Al Centro della Biennale è stata messa l’artigianalità e il lavoro manuale: dai dipinti agli arazzi, dai collage ai tappeti. Un ritorno al savoir faire, in un’epoca ipertecnologica, dominata intelligenze artificiali, che ha avuto l’effetto di un balsamo.

Ma proprio quest’ultimo punto contiene anche un risvolto della medaglia: se da un lato ha giocato un ruolo di primo piano la materialità, dall’altro l’assenza pressoché totale di nuovi media e tecnologie interattive ha lasciato un vuoto.

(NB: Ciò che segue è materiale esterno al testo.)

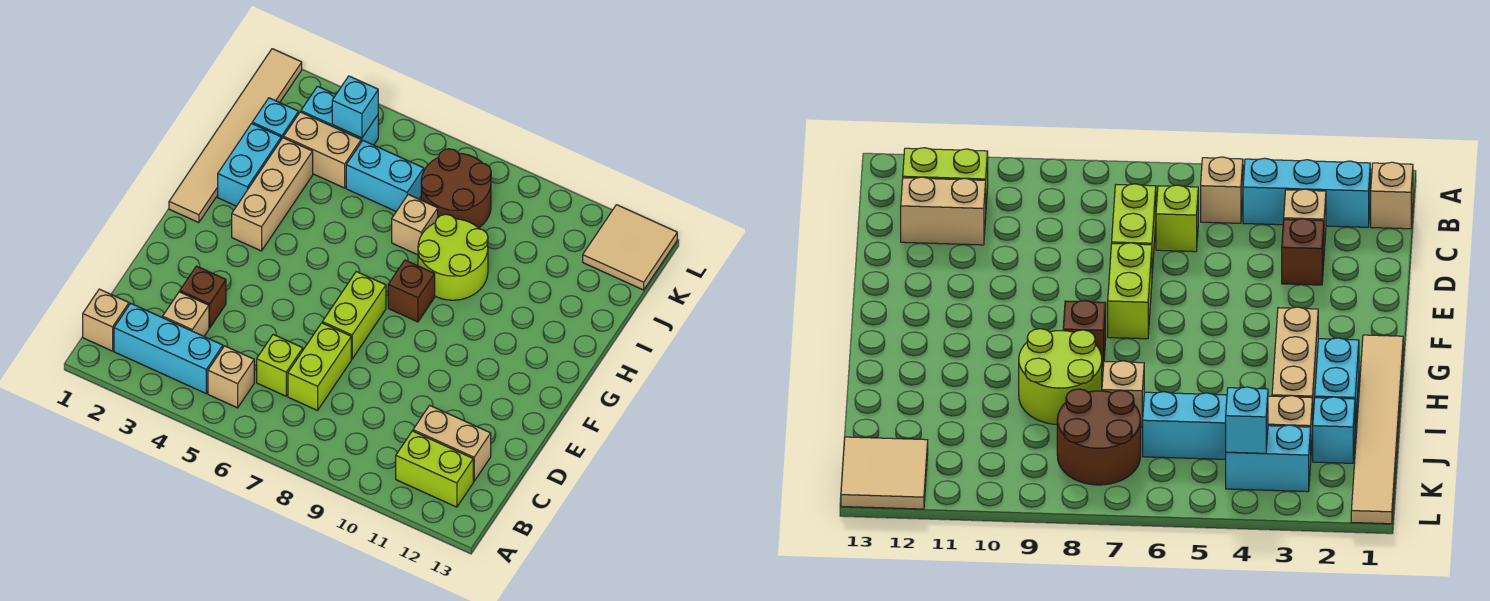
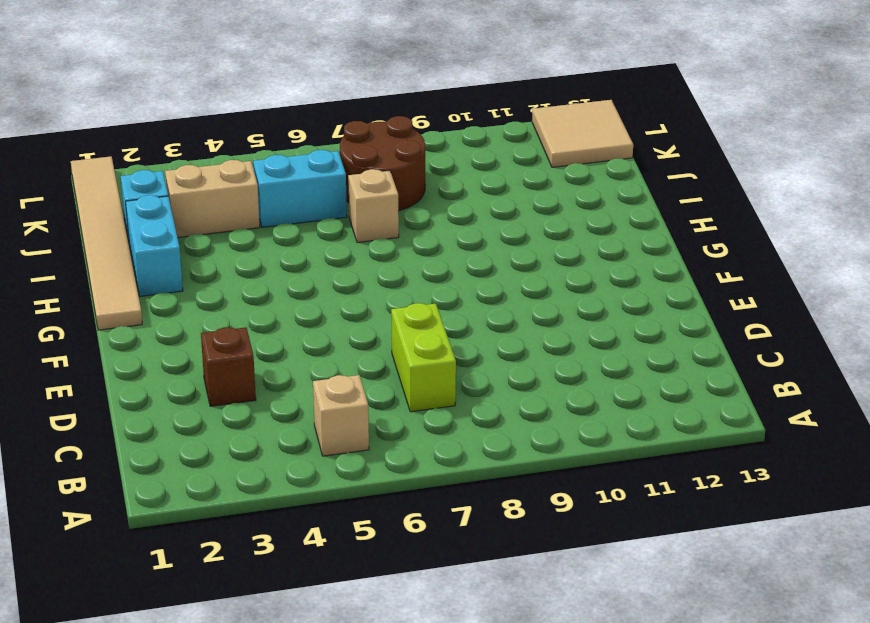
none -> tan brick B1 level 1
none -> cyan brick B2:B4 level 1
none -> lime brick B11:B12 level 1

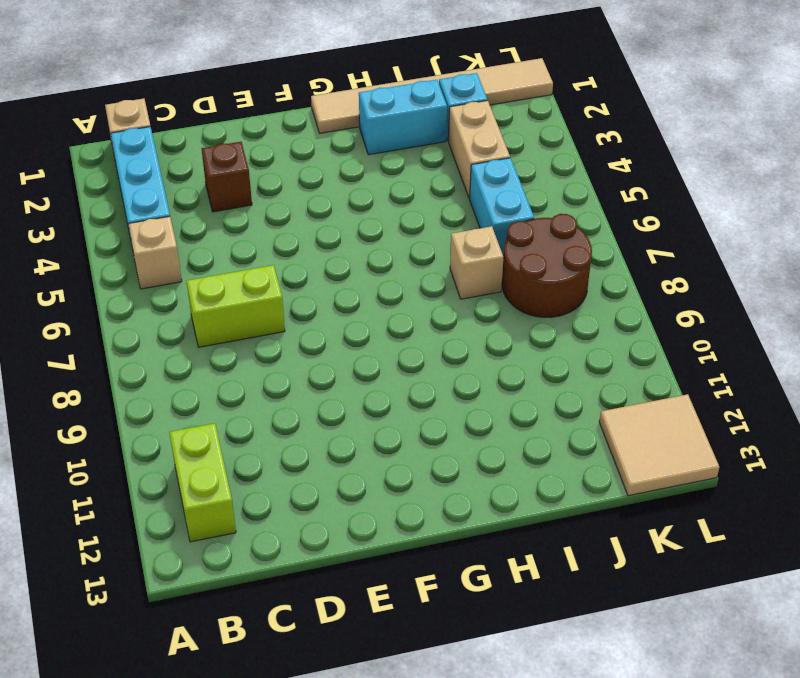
none -> tan brick C3 level 1
none -> lime brick C6 level 1
none -> tan brick C11:C12 level 1

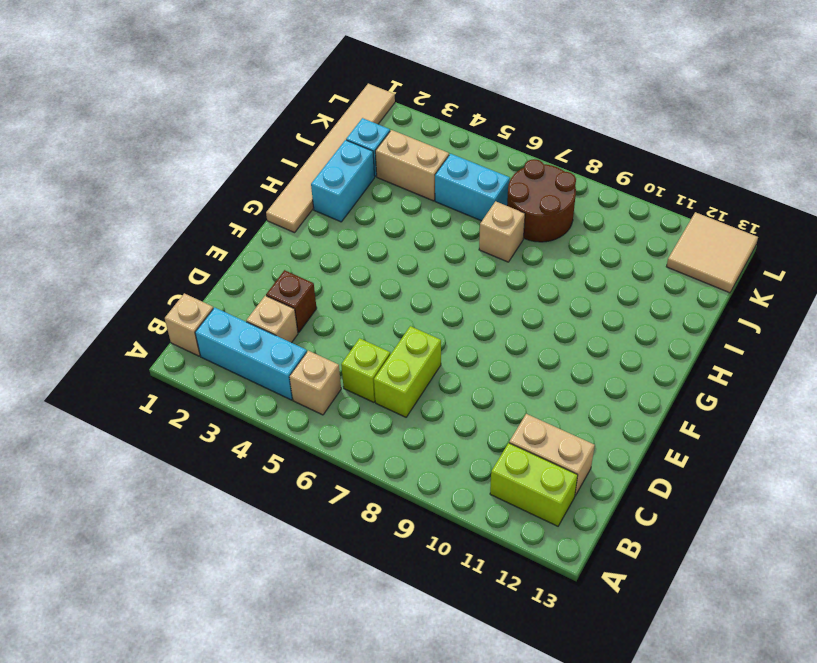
none -> lime brick E7:F7 level 1
none -> tan brick G3:I3 level 1
none -> brown brick G8 level 1

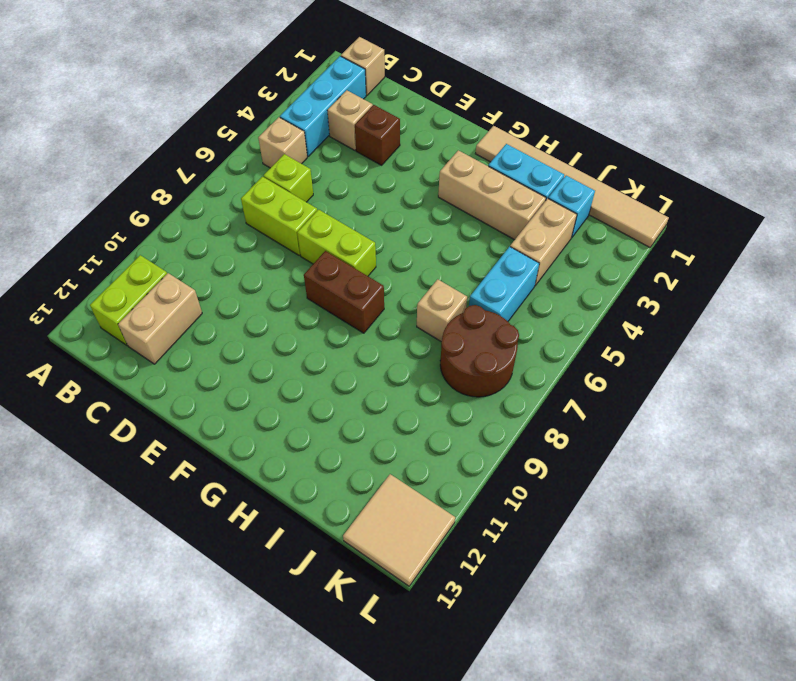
brown brick F8:G8 level 1 -> brown brick G8 level 1
none -> lime round brick H8:I9 level 1
none -> cyan brick K3:K4 level 1
none -> cyan brick K4 level 2

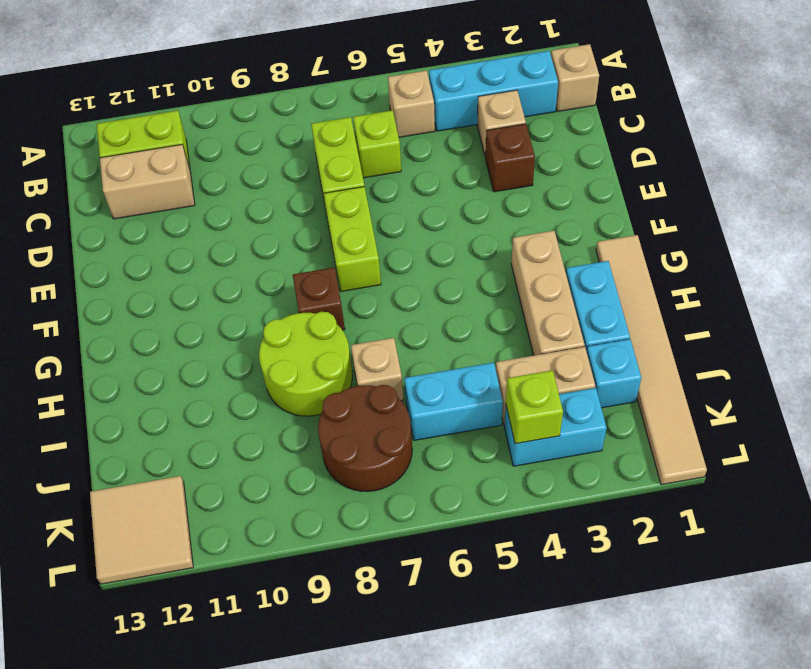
lime brick K4 level 2 -> cyan brick K4 level 2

Gli universi digitali, immersivi e interattivi esistono sia nella vita di tutti i giorni che nell’arte. È un dato di fatto. E curatori, direttori di musei e esperti di settore devono farci i conti senza far finta che non esistano.

Le opere: da soggetto a contorno

Last but not least, il ruolo delle mostre collaterali. Il frullatore politicoantropologico e sociale in cui si è infilata la Biennale numero 60 ha spesso fatto perdere di vista l’elemento cardine che muove tutto il sistema: le opere.

Ebbene, moltissime soddisfazioni in tal senso, salvo rare eccezioni (vedi la partecipazione della Santa Sede con la mostra Con i miei occhi sul tema dei diritti umani alla Casa di detenzione femminile della Giudecca) si sono avute lontano dai padiglioni.

È il caso della della mostra Janus, voluta dal collezionista Nicolas Berggruen a Palazzo Diedo, dove hanno fatto breccia nei cuori di collezionisti e appassionati gli 11 interventi site-specific realizzati da artisti come Urs Fischer, Carsten Höller, Ibrahim Mahama, Sterling Ruby, Hiroshi Sugimoto e Lee Ufan e Liu Wei.

O di Liminal, ambiziosissimo show targato Pierre Huyghe a Punta della Dogana sul rapporto tra l’umano e il non umano e sul modo in cui percepiamo la realtà, da una prospettiva altra rispetto a quella umana.

O, infine, della toccante City of Refuge III dell’artista belga Berlinde De Bruyckere: mostra concepita per gli spazi sacri dell’Abbazia di San Giorgio Maggiore dove sculture di arcangeli e installazioni varie hanno invitato il pubblico a riflettere sulle dualità di amore e sofferenza, pericolo e protezione, vita e morte.

Tutti temi universali, che commuovono ed emozionano ad ogni latitudine, dalla Times Square fino al centro più sperduto della Patagonia. Il messaggio finale, forse il più elementare di tutti, è proprio questo: dopo tanto dibattere, discutere e confrontarsi sul senso dell’arte, a prevalere su ogni tipo di analisi sono sempre loro: le emozioni.